*** Opening of Dataset ***
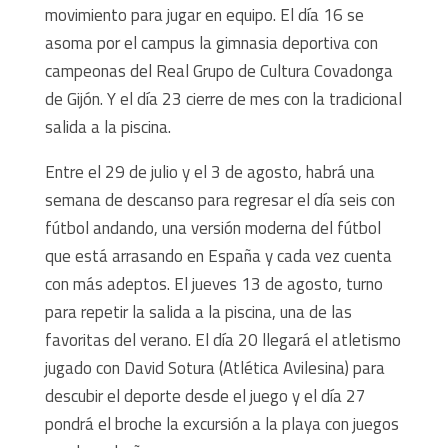
movimiento para jugar en equipo. El día 16 se
asoma por el campus la gimnasia deportiva con
campeonas del Real Grupo de Cultura Covadonga
de Gijón. Y el día 23 cierre de mes con la tradicional
salida a la piscina.
Entre el 29 de julio y el 3 de agosto, habrá una
semana de descanso para regresar el día seis con
fútbol andando, una versión moderna del fútbol
que está arrasando en España y cada vez cuenta
con más adeptos. El jueves 13 de agosto, turno
para repetir la salida a la piscina, una de las
favoritas del verano. El día 20 llegará el atletismo
jugado con David Sotura (Atlética Avilesina) para
descubir el deporte desde el juego y el día 27
pondrá el broche la excursión a la playa con juegos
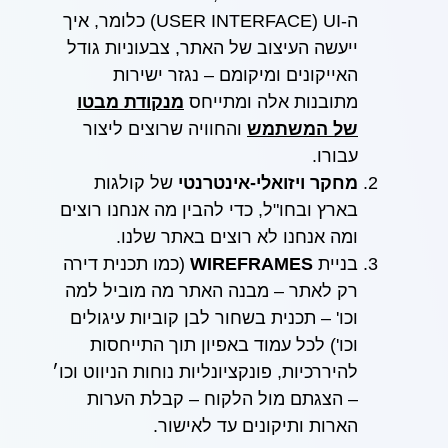
ה-USER INTERFACE) UI) כלומר, איך
ייעשה העיצוב של האתר, צבעוניות גודל
האייקונים ומיקומם – נגזר ישירות
מתובנות אלה ומתייחס
מנקודת מבטו
של המשתמש
והחוויה שרוצים ליצור
עבורו.
מחקר ויזואלי-אינטרנטי
של קולגות
בארץ ובחו"ל, כדי להבין מה אנחנו רוצים
ומה אנחנו לא רוצים באתר שלנו.
בניית
WIREFRAMES
(כמו תכנית דירה
רק לאתר – מבנה האתר מה מוביל למה
וכו' – תכנית בשחור לבן קוביות עיגולים
וכו') לכל עמוד באפיון תוך התייחסות
להיררכיות, פונקציונליות נוחות הניווט וכו׳
– הצגתם מול הלקוח – קבלת הערות
הארות ותיקונים עד לאישור.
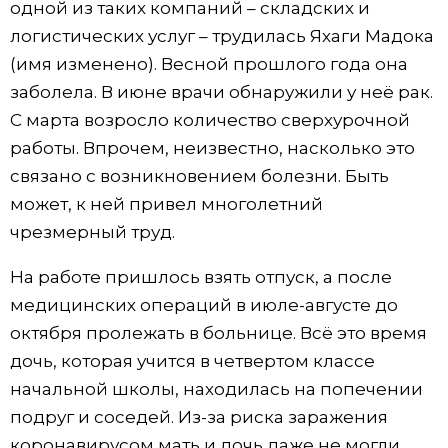
одной из таких компаний – складских и
логистических услуг – трудилась Яхаги Мадока
(имя изменено). Весной прошлого года она
заболела. В июне врачи обнаружили у неё рак.
С марта возросло количество сверхурочной
работы. Впрочем, неизвестно, насколько это
связано с возникновением болезни. Быть
может, к ней привел многолетний
чрезмерный труд.
На работе пришлось взять отпуск, а после
медицинских операций в июле-августе до
октября пролежать в больнице. Всё это время
дочь, которая учится в четвертом классе
начальной школы, находилась на попечении
подруг и соседей. Из-за риска заражения
коронавирусом мать и дочь даже не могли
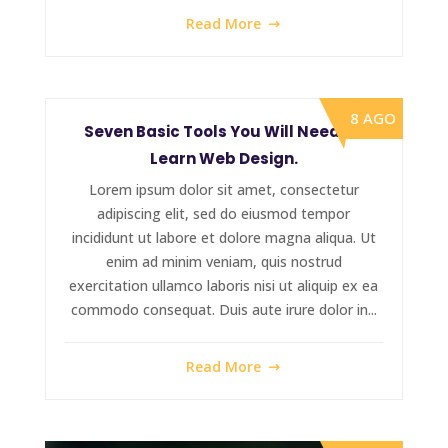
Read More
8 AGO
Seven Basic Tools You Will Need To
Learn Web Design.
Lorem ipsum dolor sit amet, consectetur
adipiscing elit, sed do eiusmod tempor
incididunt ut labore et dolore magna aliqua. Ut
enim ad minim veniam, quis nostrud
exercitation ullamco laboris nisi ut aliquip ex ea
commodo consequat. Duis aute irure dolor in...
Read More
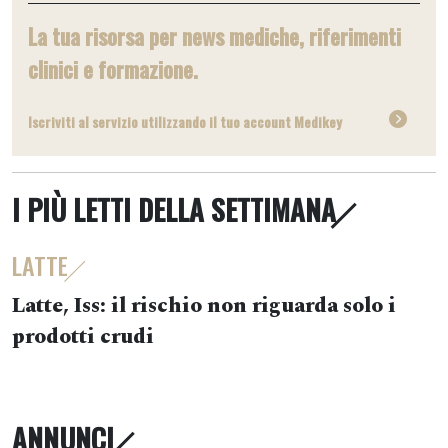
La tua risorsa per news mediche, riferimenti
clinici e formazione.
Iscriviti al servizio utilizzando il tuo account Medikey
I PIÙ LETTI DELLA SETTIMANA
LATTE
Latte, Iss: il rischio non riguarda solo i
prodotti crudi
ANNUNCI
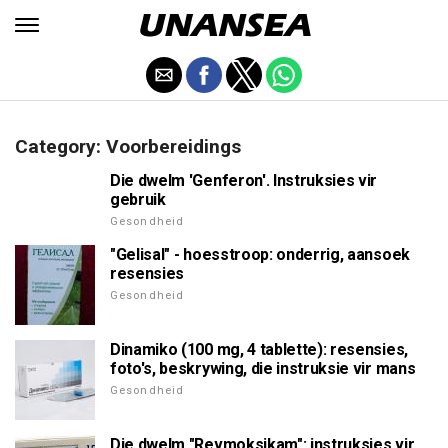
Category: Voorbereidings
Die dwelm 'Genferon'. Instruksies vir
gebruik
Gesondheid
"Gelisal" - hoesstroop: onderrig, aansoek
resensies
Gesondheid
Dinamiko (100 mg, 4 tablette): resensies,
foto's, beskrywing, die instruksie vir mans
Gesondheid
Die dwelm "Revmoksikam": instruksies vir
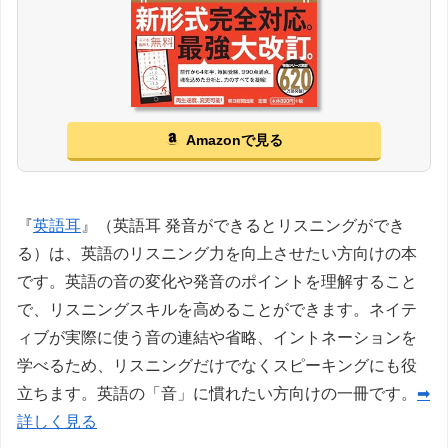
Amazonで見る
『
英語耳
』（英語耳 発音ができるとリスニングができ
る）は、英語のリスニング力を向上させたい方向けの本
です。英語の音の変化や発音のポイントを理解すること
で、リスニングスキルを高めることができます。ネイテ
ィブが実際に使う音の連結や省略、イントネーションを
学べるため、リスニングだけでなくスピーキングにも役
立ちます。英語の「音」に慣れたい方向けの一冊です。
➡
詳しく見る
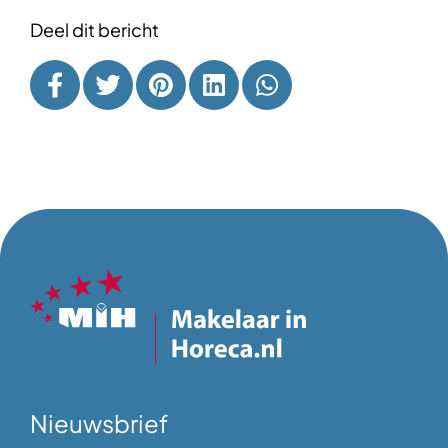
Deel dit bericht
Nieuwsbrief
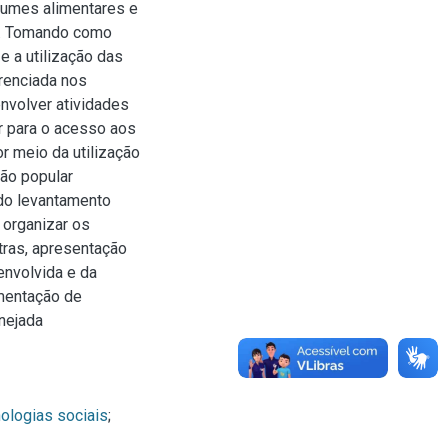
tumes alimentares e
ia. Tomando como
e a utilização das
erenciada nos
nvolver atividades
r para o acesso aos
or meio da utilização
ão popular
 do levantamento
 organizar os
tras, apresentação
envolvida e da
ementação de
nejada
ologias sociais
;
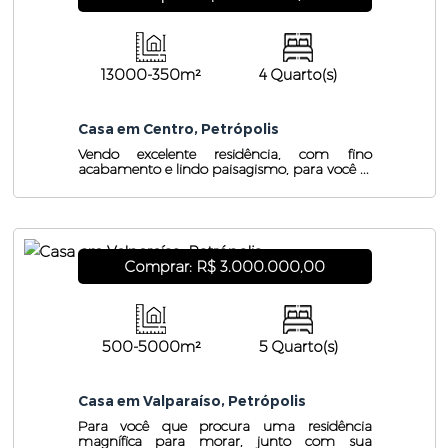
13000-350m²
4 Quarto(s)
Casa em Centro, Petrópolis
Vendo excelente residência, com fino
acabamento e lindo paisagismo, para você ...
Comprar: R$ 3.000.000,00
500-5000m²
5 Quarto(s)
Casa em Valparaíso, Petrópolis
Para você que procura uma residência
magnífica para morar, junto com sua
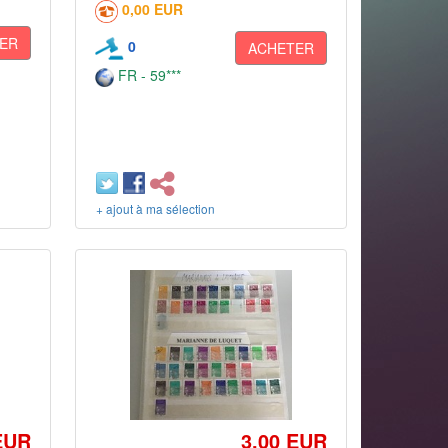
0,00 EUR
ER
0
ACHETER
FR - 59***
+ ajout à ma sélection
EUR
3,00 EUR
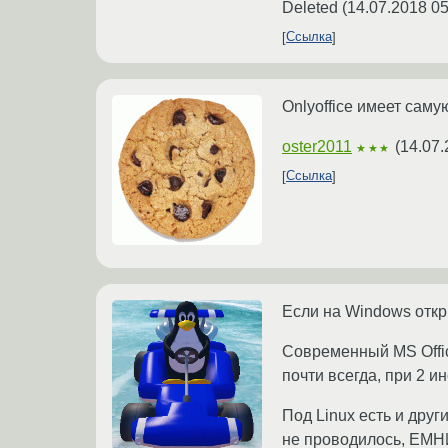
Deleted
(
14.07.2018 05
Ссылка
Onlyoffice имеет сам
oster2011
(
14.07.
★★★
Ссылка
Если на Windows откры
Современный MS Office
почти всегда, при 2 ин
Под Linux есть и дру
не проводилось, ЕМН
*** Close of Dataset ***
Print, exactly and with no pictures, the lines of the listing above starting at the one that has "дочь, которая учится в четвертом классе" and ending at the one that has "Para você que procura uma residência", both included.

▶ [Task answer]
дочь, которая учится в четвертом классе
начальной школы, находилась на попечении
подруг и соседей. Из-за риска заражения
коронавирусом мать и дочь даже не могли
Read More
8 AGO
Seven Basic Tools You Will Need To
Learn Web Design.
Lorem ipsum dolor sit amet, consectetur
adipiscing elit, sed do eiusmod tempor
incididunt ut labore et dolore magna aliqua. Ut
enim ad minim veniam, quis nostrud
exercitation ullamco laboris nisi ut aliquip ex ea
commodo consequat. Duis aute irure dolor in...
Read More
La tua risorsa per news mediche, riferimenti
clinici e formazione.
Iscriviti al servizio utilizzando il tuo account Medikey
I PIÙ LETTI DELLA SETTIMANA
LATTE
Latte, Iss: il rischio non riguarda solo i
prodotti crudi
ANNUNCI
Category: Voorbereidings
Die dwelm 'Genferon'. Instruksies vir
gebruik
Gesondheid
"Gelisal" - hoesstroop: onderrig, aansoek
resensies
Gesondheid
Dinamiko (100 mg, 4 tablette): resensies,
foto's, beskrywing, die instruksie vir mans
Gesondheid
Die dwelm "Revmoksikam": instruksies vir
Amazonで見る
『
英語耳
』（英語耳 発音ができるとリスニングができ
る）は、英語のリスニング力を向上させたい方向けの本
です。英語の音の変化や発音のポイントを理解すること
で、リスニングスキルを高めることができます。ネイテ
ィブが実際に使う音の連結や省略、イントネーションを
学べるため、リスニングだけでなくスピーキングにも役
立ちます。英語の「音」に慣れたい方向けの一冊です。
➡
詳しく見る
Deel dit bericht
Nieuwsbrief
tumes alimentares e
ia. Tomando como
e a utilização das
erenciada nos
nvolver atividades
r para o acesso aos
or meio da utilização
ão popular
 do levantamento
 organizar os
tras, apresentação
envolvida e da
ementação de
nejada
ologias sociais
;
13000-350m²
4 Quarto(s)
Casa em Centro, Petrópolis
Vendo excelente residência, com fino
acabamento e lindo paisagismo, para você ...
Comprar: R$ 3.000.000,00
500-5000m²
5 Quarto(s)
Casa em Valparaíso, Petrópolis
Para você que procura uma residência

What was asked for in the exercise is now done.